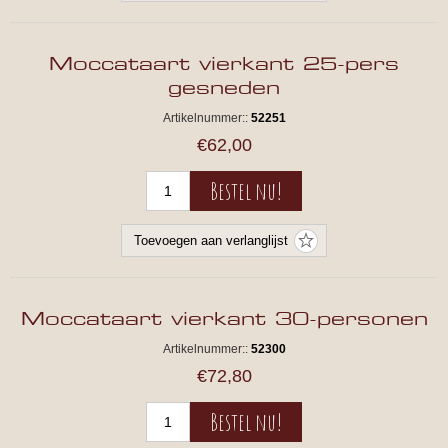
Moccataart vierkant 25-pers
gesneden
Artikelnummer::
52251
€62,00
Moccataart vierkant 30-personen
Artikelnummer::
52300
€72,80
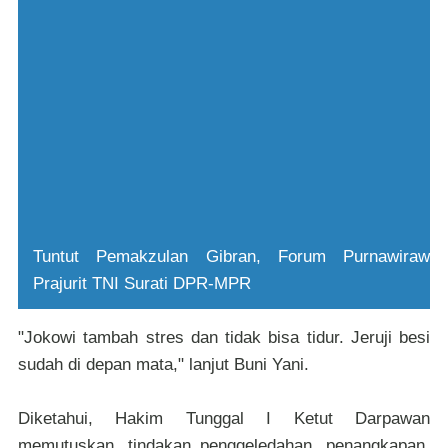
Tuntut Pemakzulan Gibran, Forum Purnawirawan
Prajurit TNI Surati DPR-MPR
"Jokowi tambah stres dan tidak bisa tidur. Jeruji besi
sudah di depan mata," lanjut Buni Yani.
Diketahui, Hakim Tunggal I Ketut Darpawan
memutuskan, tindakan penggeledahan, penangkapan,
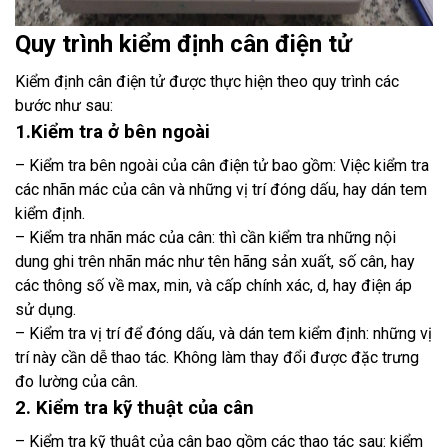
Quy trình kiểm định cân điện tử
Kiểm định cân điện tử được thực hiện theo quy trình các
bước như sau:
1.Kiểm tra ở bên ngoài
– Kiểm tra bên ngoài của cân điện tử bao gồm: Việc kiểm tra
các nhãn mác của cân và những vị trí đóng dấu, hay dán tem
kiểm định.
– Kiểm tra nhãn mác của cân: thì cần kiểm tra những nội
dung ghi trên nhãn mác như tên hãng sản xuất, số cân, hay
các thông số về max, min, và cấp chính xác, d, hay điện áp
sử dụng.
– Kiểm tra vị trí để đóng dấu, và dán tem kiểm định: những vị
trí này cần dễ thao tác. Không làm thay đổi được đặc trưng
đo lường của cân.
2. Kiểm tra kỹ thuật của cân
– Kiểm tra kỹ thuật của cân bao gồm các thao tác sau: kiểm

**What to work on**
From the first line to the last, repeat the listing exactly and skip its images.

**Solution for this task**
Moccataart vierkant 25-pers
gesneden
Artikelnummer::
52251
€62,00
Moccataart vierkant 30-personen
Artikelnummer::
52300
€72,80
Tuntut Pemakzulan Gibran, Forum Purnawirawan
Prajurit TNI Surati DPR-MPR
"Jokowi tambah stres dan tidak bisa tidur. Jeruji besi
sudah di depan mata," lanjut Buni Yani.
Diketahui, Hakim Tunggal I Ketut Darpawan
memutuskan, tindakan penggeledahan, penangkapan,
Quy trình kiểm định cân điện tử
Kiểm định cân điện tử được thực hiện theo quy trình các
bước như sau:
1.Kiểm tra ở bên ngoài
– Kiểm tra bên ngoài của cân điện tử bao gồm: Việc kiểm tra
các nhãn mác của cân và những vị trí đóng dấu, hay dán tem
kiểm định.
– Kiểm tra nhãn mác của cân: thì cần kiểm tra những nội
dung ghi trên nhãn mác như tên hãng sản xuất, số cân, hay
các thông số về max, min, và cấp chính xác, d, hay điện áp
sử dụng.
– Kiểm tra vị trí để đóng dấu, và dán tem kiểm định: những vị
trí này cần dễ thao tác. Không làm thay đổi được đặc trưng
đo lường của cân.
2. Kiểm tra kỹ thuật của cân
– Kiểm tra kỹ thuật của cân bao gồm các thao tác sau: kiểm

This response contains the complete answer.